▶ _Задания_
1. Когда и где прошел междисциплинарный симпозиум, о котором говорится во фрагменте о психологии и когнитивных процессах?
2. Определите, согласуются ли с фрагментом о психологии и когнитивных процессах следующие утверждения: (a) Ноам Чомски был физиком; (b) симпозиум прошел в Массачусетском технологическом институте; (c) Джордж Миллер рассказал о компьютерной модели «Логик-теоретик». На каждое ответьте «да» или «нет» и приведите решающие слова фрагмента в точной цитате.
3. Продолжите фрагмент о психологии и когнитивных процессах, начав сразу после его последнего предложения.

====== Цитируемый фрагмент ======

Прежние рассуждения о том, что психология, как и всякая наука, должна заниматься только наблюдаемыми явлениями, больше не казались убедительными. «Считать психологию наукой о поведении – все равно что считать физику наукой о показаниях счетчиков!» – ядовито резюмировал будущий классик лингвистики Ноам Чомски (в ту пору создававший собственную теорию языка и тоже ощущавший необходимость как-то работать с тем, что стоит за речью). В самом деле, физики так ведь и не увидели ни одного атома, однако если кто-то сомневается в реальности атомов – пусть попробует, не прибегая к этому понятию, объяснить, что же произошло в Хиросиме и Нагасаки!
Кульминационным моментом этого мятежа принято считать междисциплинарный симпозиум, прошедший в сентябре 1956 года в Массачусетском технологическом институте. Дело было даже не в том, что в один лишь день симпозиума – 11 сентября – были доложены минимум три работы, ставшие вскоре классикой в своих дисциплинах: кибернетики Аллен Ньюэлл и Херберт Саймон рассказали о созданной ими компьютерной модели «Логик-теоретик», лингвист Ноам Чомски – о своей теории «порождающей грамматики», а психолог Джордж Миллер – об ограничениях способности человека к оперированию единицами информации (знаменитой «семерке Миллера»). Гораздо важнее другое: на симпозиуме окончательно сложилось (и вскоре было закреплено институционально) ощущение, что все собравшиеся ученые исследуют в каком-то смысле одно и то же – когнитивные процессы. Эти слова и стали знаменем нового междисциплинарного научного направления.

====== Данные для анализа ======

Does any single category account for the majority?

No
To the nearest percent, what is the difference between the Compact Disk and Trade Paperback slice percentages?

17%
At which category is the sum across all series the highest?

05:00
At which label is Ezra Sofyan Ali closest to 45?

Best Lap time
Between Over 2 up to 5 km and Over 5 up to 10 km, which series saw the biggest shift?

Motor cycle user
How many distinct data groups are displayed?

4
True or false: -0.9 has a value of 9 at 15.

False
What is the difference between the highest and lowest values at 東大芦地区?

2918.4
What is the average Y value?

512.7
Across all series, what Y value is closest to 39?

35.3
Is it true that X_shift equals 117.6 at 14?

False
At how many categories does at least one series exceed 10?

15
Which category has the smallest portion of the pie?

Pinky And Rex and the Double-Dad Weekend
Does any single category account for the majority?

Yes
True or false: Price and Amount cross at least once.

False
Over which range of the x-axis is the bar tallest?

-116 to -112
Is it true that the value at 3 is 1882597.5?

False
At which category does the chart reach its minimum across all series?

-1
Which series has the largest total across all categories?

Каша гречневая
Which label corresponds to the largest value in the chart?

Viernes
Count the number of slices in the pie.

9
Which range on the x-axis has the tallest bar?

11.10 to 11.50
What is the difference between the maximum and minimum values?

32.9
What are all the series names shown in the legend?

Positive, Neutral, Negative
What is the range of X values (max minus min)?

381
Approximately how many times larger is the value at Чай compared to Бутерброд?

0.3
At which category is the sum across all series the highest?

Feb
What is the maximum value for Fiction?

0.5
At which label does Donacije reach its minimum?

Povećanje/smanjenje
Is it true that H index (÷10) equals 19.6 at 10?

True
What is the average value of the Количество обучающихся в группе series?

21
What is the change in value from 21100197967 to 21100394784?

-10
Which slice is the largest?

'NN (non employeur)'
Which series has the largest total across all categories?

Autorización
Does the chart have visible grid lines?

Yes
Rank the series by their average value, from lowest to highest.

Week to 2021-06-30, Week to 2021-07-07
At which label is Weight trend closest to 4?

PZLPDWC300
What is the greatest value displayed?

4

======

▶ _Ответы_
1. В сентябре 1956 года в Массачусетском технологическом институте.

2.
(a) Нет: «будущий классик лингвистики Ноам Чомски».
(b) Да: «прошедший в сентябре 1956 года в Массачусетском технологическом институте».
(c) Нет: «кибернетики Аллен Ньюэлл и Херберт Саймон рассказали о созданной ими компьютерной модели «Логик-теоретик»».

3.
Несколько позже и эти события, и сложившееся в ходе их направление получили название «когнитивной революции». Однако один из лидеров этой революции, Джордж Миллер, много лет спустя писал: «Когнитивная революция в психологии была по своей сути контрреволюцией», – имея в виду, что она стала в известном смысле возвращением к тому, что было низвергнуто в 1910–1920-х годах «бихевиористской революцией».
Нужно сказать, что поначалу когнитивная революция носила довольно локальный характер. Ее энтузиасты не пытались доказать реальность и доступность для исследования эмоций, образов, воли и прочих психических явлений, которые нельзя было представить как «процессы переработки информации». А поскольку изучать такие процессы гораздо удобнее у человека, чем у животных, первоначально интересы когнитивистов были сосредоточены почти исключительно на «человеческой» психологии и не касались поведения животных. Прошло около десяти лет, прежде чем волна когнитивной революции докатилась и до этой области – о чем речь еще впереди.